US VP to visit Korean DMZ amid alliance naval drills and high tensions
US Vice President Kamala Harris is set to visit the Korean Demilitarized Zone in the coming days as it finalizes maritime joint operation drills with the South Korean navy in the Pacific.
The US is planning an official visit to the Demilitarized Zone (DMZ) on the border of South Korea with the Democratic People's Republic of Korea (DPRK) later this week.
US Vice President Kamala Harris, according to information reported by the South Korean news agency Yonhap, will visit the DMZ in a conceited move set to become symbolic of the US-South Korea alliance.
South Korean Prime Minister Han Duck-soo reported Harris' intended to visit earlier on Tuesday, noting that during a meeting in Tokyo, Harris said, as reported by Yonhap, that the two countries' alliance is "the linchpin of security and prosperity in the Indo-Pacific."
Harris is set to visit the DMZ approximately two months after the DPRK condemned US House Speaker Nancy Pelosi's visit to the heavily fortified DMZ, branding her the "worst destroyer of international peace."
Pelosi, who traveled to Taiwan in the first week of August, became the highest-ranking US official to visit the Joint Security Area (JSA) between the two Koreas since then-President Donald Trump met DPRK leader Kim Jong-Un there in 2019.
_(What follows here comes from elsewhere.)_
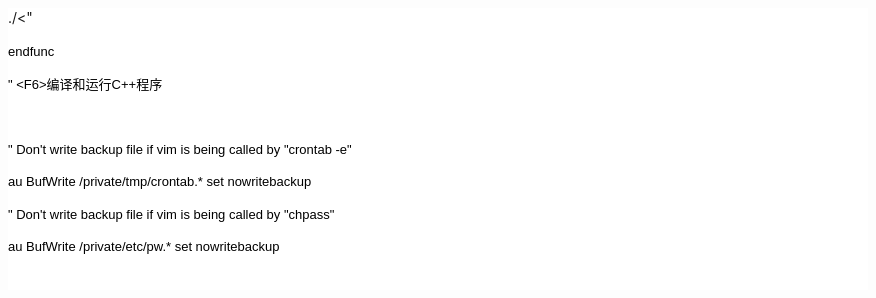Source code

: ./&lt;&quot;</p><p style="text-indent: 0px; color: rgb(0, 0, 0); font-family: verdana, sans-serif; font-size: 13px; font-style: normal; font-variant: normal; font-weight: normal; letter-spacing: normal; line-height: 19.5px; orphans: auto; text-align: start; text-transform: none; white-space: normal; widows: auto; word-spacing: 0px; -webkit-text-stroke-width: 0px; background-color: rgb(255, 255, 255);">endfunc</p><p style="text-indent: 0px; color: rgb(0, 0, 0); font-family: verdana, sans-serif; font-size: 13px; font-style: normal; font-variant: normal; font-weight: normal; letter-spacing: normal; line-height: 19.5px; orphans: auto; text-align: start; text-transform: none; white-space: normal; widows: auto; word-spacing: 0px; -webkit-text-stroke-width: 0px; background-color: rgb(255, 255, 255);">&quot; &lt;F6&gt;编译和运行C++程序</p><p style="text-indent: 0px; color: rgb(0, 0, 0); font-family: verdana, sans-serif; font-size: 13px; font-style: normal; font-variant: normal; font-weight: normal; letter-spacing: normal; line-height: 19.5px; orphans: auto; text-align: start; text-transform: none; white-space: normal; widows: auto; word-spacing: 0px; -webkit-text-stroke-width: 0px; background-color: rgb(255, 255, 255);"> </p><p style="text-indent: 0px; color: rgb(0, 0, 0); font-family: verdana, sans-serif; font-size: 13px; font-style: normal; font-variant: normal; font-weight: normal; letter-spacing: normal; line-height: 19.5px; orphans: auto; text-align: start; text-transform: none; white-space: normal; widows: auto; word-spacing: 0px; -webkit-text-stroke-width: 0px; background-color: rgb(255, 255, 255);">&quot; Don't write backup file if vim is being called by &quot;crontab -e&quot;</p><p style="text-indent: 0px; color: rgb(0, 0, 0); font-family: verdana, sans-serif; font-size: 13px; font-style: normal; font-variant: normal; font-weight: normal; letter-spacing: normal; line-height: 19.5px; orphans: auto; text-align: start; text-transform: none; white-space: normal; widows: auto; word-spacing: 0px; -webkit-text-stroke-width: 0px; background-color: rgb(255, 255, 255);">au BufWrite /private/tmp/crontab.* set nowritebackup</p><p style="text-indent: 0px; color: rgb(0, 0, 0); font-family: verdana, sans-serif; font-size: 13px; font-style: normal; font-variant: normal; font-weight: normal; letter-spacing: normal; line-height: 19.5px; orphans: auto; text-align: start; text-transform: none; white-space: normal; widows: auto; word-spacing: 0px; -webkit-text-stroke-width: 0px; background-color: rgb(255, 255, 255);">&quot; Don't write backup file if vim is being called by &quot;chpass&quot;</p><p style="text-indent: 0px; color: rgb(0, 0, 0); font-family: verdana, sans-serif; font-size: 13px; font-style: normal; font-variant: normal; font-weight: normal; letter-spacing: normal; line-height: 19.5px; orphans: auto; text-align: start; text-transform: none; white-space: normal; widows: auto; word-spacing: 0px; -webkit-text-stroke-width: 0px; background-color: rgb(255, 255, 255);">au BufWrite /private/etc/pw.* set nowritebackup</p><div><br/></div></div>
</div>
US and South Korea conduct maritime drills
The nuclear-powered USS Ronald Reagan, the USS Chancellorsville, a guided-missile cruiser, and the USS Barry, a guided missile destroyer, which anchored in Busan, South Korea on September 23, were taking part in military drills with the South Korean maritime forces on Monday.
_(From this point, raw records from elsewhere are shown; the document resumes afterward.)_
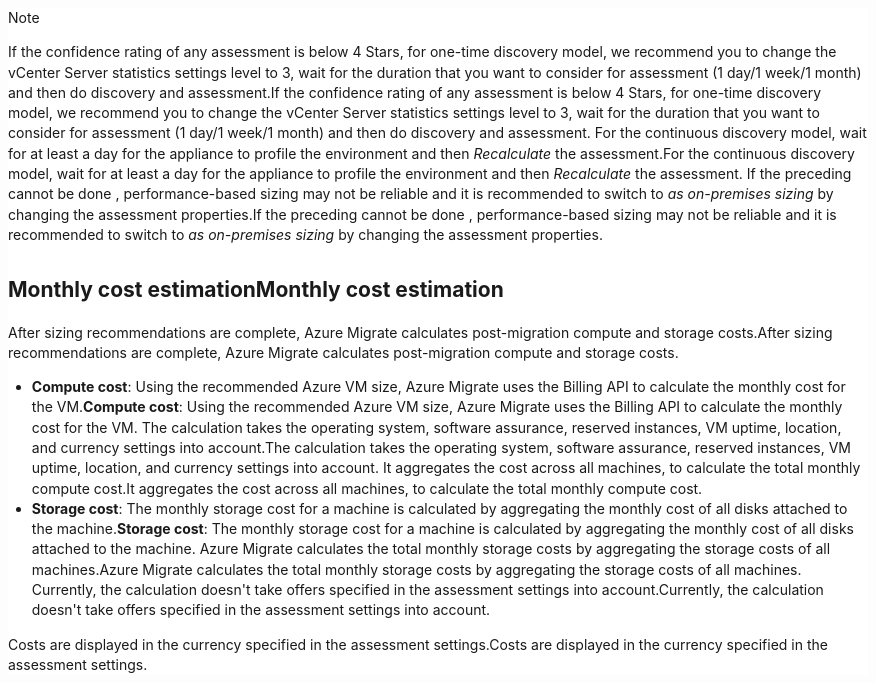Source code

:    > [!NOTE]
   > <span data-ttu-id="4cee8-280">If the confidence rating of any assessment is below 4 Stars, for one-time discovery model, we recommend you to change the vCenter Server statistics settings level to 3, wait for the duration that you want to consider for assessment (1 day/1 week/1 month)  and then do discovery and assessment.</span><span class="sxs-lookup"><span data-stu-id="4cee8-280">If the confidence rating of any assessment is below 4 Stars, for one-time discovery model, we recommend you to change the vCenter Server statistics settings level to 3, wait for the duration that you want to consider for assessment (1 day/1 week/1 month)  and then do discovery and assessment.</span></span> <span data-ttu-id="4cee8-281">For the continuous discovery model, wait for at least a day for the appliance to profile the environment and then *Recalculate* the assessment.</span><span class="sxs-lookup"><span data-stu-id="4cee8-281">For the continuous discovery model, wait for at least a day for the appliance to profile the environment and then *Recalculate* the assessment.</span></span> <span data-ttu-id="4cee8-282">If the preceding cannot be done , performance-based sizing may not be reliable and it is recommended to switch to *as on-premises sizing* by changing the assessment properties.</span><span class="sxs-lookup"><span data-stu-id="4cee8-282">If the preceding cannot be done , performance-based sizing may not be reliable and it is recommended to switch to *as on-premises sizing* by changing the assessment properties.</span></span>

## <a name="monthly-cost-estimation"></a><span data-ttu-id="4cee8-283">Monthly cost estimation</span><span class="sxs-lookup"><span data-stu-id="4cee8-283">Monthly cost estimation</span></span>

<span data-ttu-id="4cee8-284">After sizing recommendations are complete, Azure Migrate calculates post-migration compute and storage costs.</span><span class="sxs-lookup"><span data-stu-id="4cee8-284">After sizing recommendations are complete, Azure Migrate calculates post-migration compute and storage costs.</span></span>

- <span data-ttu-id="4cee8-285">**Compute cost**: Using the recommended Azure VM size, Azure Migrate uses the Billing API to calculate the monthly cost for the VM.</span><span class="sxs-lookup"><span data-stu-id="4cee8-285">**Compute cost**: Using the recommended Azure VM size, Azure Migrate uses the Billing API to calculate the monthly cost for the VM.</span></span> <span data-ttu-id="4cee8-286">The calculation takes the operating system, software assurance, reserved instances, VM uptime, location, and currency settings into account.</span><span class="sxs-lookup"><span data-stu-id="4cee8-286">The calculation takes the operating system, software assurance, reserved instances, VM uptime, location, and currency settings into account.</span></span> <span data-ttu-id="4cee8-287">It aggregates the cost across all machines, to calculate the total monthly compute cost.</span><span class="sxs-lookup"><span data-stu-id="4cee8-287">It aggregates the cost across all machines, to calculate the total monthly compute cost.</span></span>
- <span data-ttu-id="4cee8-288">**Storage cost**: The monthly storage cost for a machine is calculated by aggregating the monthly cost of all disks attached to the machine.</span><span class="sxs-lookup"><span data-stu-id="4cee8-288">**Storage cost**: The monthly storage cost for a machine is calculated by aggregating the monthly cost of all disks attached to the machine.</span></span> <span data-ttu-id="4cee8-289">Azure Migrate calculates the total monthly storage costs by aggregating the storage costs of all machines.</span><span class="sxs-lookup"><span data-stu-id="4cee8-289">Azure Migrate calculates the total monthly storage costs by aggregating the storage costs of all machines.</span></span> <span data-ttu-id="4cee8-290">Currently, the calculation doesn't take offers specified in the assessment settings into account.</span><span class="sxs-lookup"><span data-stu-id="4cee8-290">Currently, the calculation doesn't take offers specified in the assessment settings into account.</span></span>

<span data-ttu-id="4cee8-291">Costs are displayed in the currency specified in the assessment settings.</span><span class="sxs-lookup"><span data-stu-id="4cee8-291">Costs are displayed in the currency specified in the assessment settings.</span></span>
The drills come after a day after the DPRK allegedly launched a short-range ballistic missile into the Sea of Japan, according to South Korean news agency Yonhap, citing the Joint Chiefs of Staff (JCS).
The drills will take place over the course of four days and are aimed to demonstrate the allies' “powerful resolve to respond to North Korean [DPRK] provocations” and advance their ability to conduct joint naval operations, according to a statement from the South Korean navy.
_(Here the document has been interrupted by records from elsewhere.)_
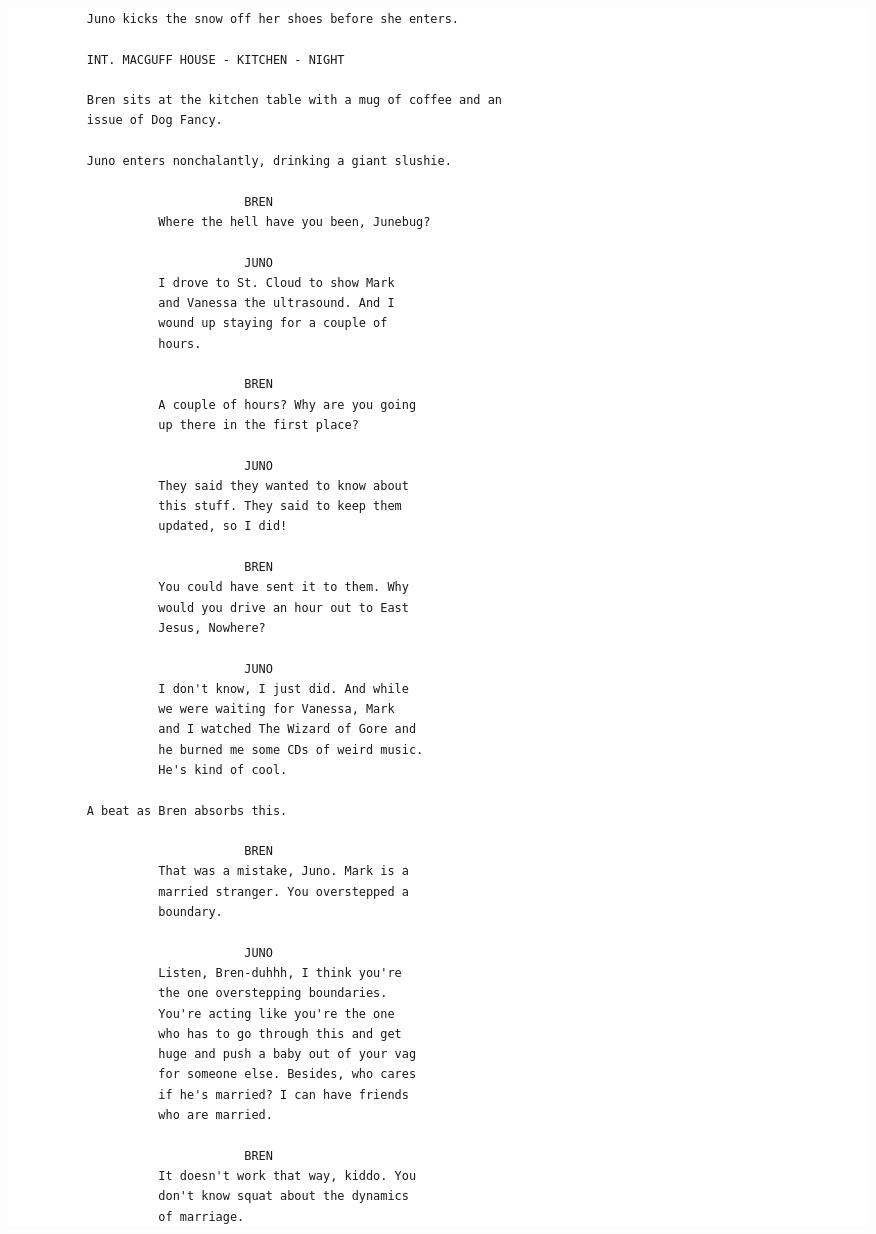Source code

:                Juno kicks the snow off her shoes before she enters.

               INT. MACGUFF HOUSE - KITCHEN - NIGHT

               Bren sits at the kitchen table with a mug of coffee and an 
               issue of Dog Fancy.

               Juno enters nonchalantly, drinking a giant slushie.

                                     BREN
                         Where the hell have you been, Junebug?

                                     JUNO
                         I drove to St. Cloud to show Mark 
                         and Vanessa the ultrasound. And I 
                         wound up staying for a couple of 
                         hours.

                                     BREN
                         A couple of hours? Why are you going 
                         up there in the first place?

                                     JUNO
                         They said they wanted to know about 
                         this stuff. They said to keep them 
                         updated, so I did!

                                     BREN
                         You could have sent it to them. Why 
                         would you drive an hour out to East 
                         Jesus, Nowhere?

                                     JUNO
                         I don't know, I just did. And while 
                         we were waiting for Vanessa, Mark 
                         and I watched The Wizard of Gore and 
                         he burned me some CDs of weird music. 
                         He's kind of cool.

               A beat as Bren absorbs this.

                                     BREN
                         That was a mistake, Juno. Mark is a 
                         married stranger. You overstepped a 
                         boundary.

                                     JUNO
                         Listen, Bren-duhhh, I think you're 
                         the one overstepping boundaries. 
                         You're acting like you're the one 
                         who has to go through this and get 
                         huge and push a baby out of your vag 
                         for someone else. Besides, who cares 
                         if he's married? I can have friends 
                         who are married.

                                     BREN
                         It doesn't work that way, kiddo. You 
                         don't know squat about the dynamics 
                         of marriage.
In addition to the US naval vessels aforementioned, the South Korean navy stated that more than 20 US and South Korean navy ships were mobilized for the drills, alongside US and South Korean fighter jets and helicopters that will also take part in the training.
USS Zumwalt sails in the Western Pacific
Earlier today, the former US Navy captain and analyst Carl Schuster revealed that the US navy's most advanced surface warship, the USS Zumwalt, is conducting a mission in the western Pacific that might pave the way for the future stationing of US hypersonic missiles in the area.
According to Schuster “The presence of a stealth warship will draw a great deal of [Chinese] interest,” particularly if the Zumwalt is armed with hypersonic missiles.
The USS Zumwalt is one of three multi-mission guided missile destroyers in a class that the Navy claims would “create a new level of battlespace complexity for potential adversaries.”
South Koreans protest against US-Seoul war drills, demanding US out
The magnitude of the US administration's influence over mainstream media is no hoax, notably as there were barely any reports about the thousands of South Korean unionists and supporters who rallied in Seoul's downtown on August 13 to protest against the joint US-South Korea war games.
The drills, which were the largest in years, come after the election of incumbent President Yoon Suk-yeol, who promised tougher stances against North Korea. Union leaders, however, have been concerned regarding the risks that come with such policy.
South Koreans held banners demanding that the US leave their land.
Many South Koreans argue that the US military and Seoul's alliance with Washington prevent the improvement of ties with DPRK, generating further tension.